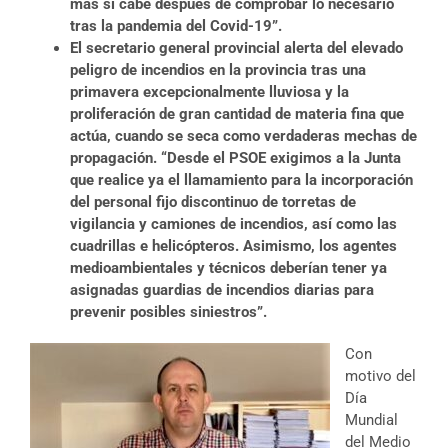
más si cabe después de comprobar lo necesario
tras la pandemia del Covid-19”.
El secretario general provincial alerta del elevado
peligro de incendios en la provincia tras una
primavera excepcionalmente lluviosa y la
proliferación de gran cantidad de materia fina que
actúa, cuando se seca como verdaderas mechas de
propagación. “Desde el PSOE exigimos a la Junta
que realice ya el llamamiento para la incorporación
del personal fijo discontinuo de torretas de
vigilancia y camiones de incendios, así como las
cuadrillas e helicópteros. Asimismo, los agentes
medioambientales y técnicos deberían tener ya
asignadas guardias de incendios diarias para
prevenir posibles siniestros”.
Con
motivo del
Día
Mundial
del Medio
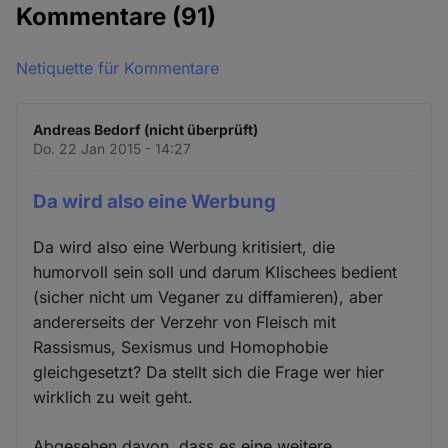
Kommentare
(91)
Netiquette für Kommentare
Andreas Bedorf (nicht überprüft)
Do. 22 Jan 2015 - 14:27
Da wird also eine Werbung
Da wird also eine Werbung kritisiert, die
humorvoll sein soll und darum Klischees bedient
(sicher nicht um Veganer zu diffamieren), aber
andererseits der Verzehr von Fleisch mit
Rassismus, Sexismus und Homophobie
gleichgesetzt? Da stellt sich die Frage wer hier
wirklich zu weit geht.
Abgesehen davon, dass es eine weitere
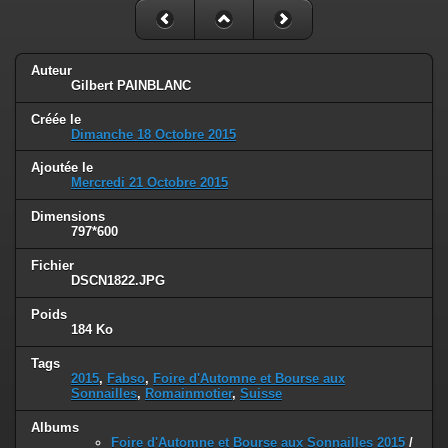
Auteur
Gilbert PAINBLANC
Créée le
Dimanche 18 Octobre 2015
Ajoutée le
Mercredi 21 Octobre 2015
Dimensions
797*600
Fichier
DSCN1822.JPG
Poids
184 Ko
Tags
2015
,
Fabso
,
Foire d'Automne et Bourse aux
Sonnailles
,
Romainmotier
,
Suisse
Albums
Foire d'Automne et Bourse aux Sonnailles 2015
/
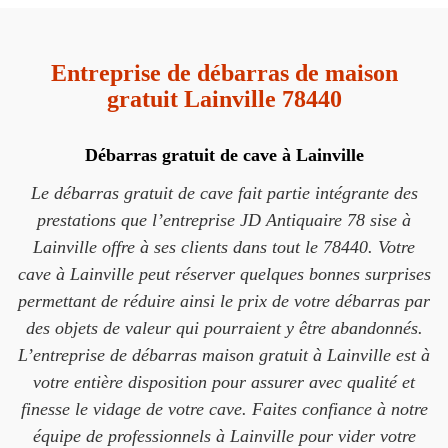
Entreprise de débarras de maison
gratuit Lainville 78440
Débarras gratuit de cave à Lainville
Le débarras gratuit de cave fait partie intégrante des
prestations que l’entreprise JD Antiquaire 78 sise à
Lainville offre à ses clients dans tout le 78440. Votre
cave à Lainville peut réserver quelques bonnes surprises
permettant de réduire ainsi le prix de votre débarras par
des objets de valeur qui pourraient y être abandonnés.
L’entreprise de débarras maison gratuit à Lainville est à
votre entière disposition pour assurer avec qualité et
finesse le vidage de votre cave. Faites confiance à notre
équipe de professionnels à Lainville pour vider votre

**DIRECTIONS:**
Count how many lines in the items above contain the word "Lainville", and give only that number.

**WRITTEN ANSWER:**
6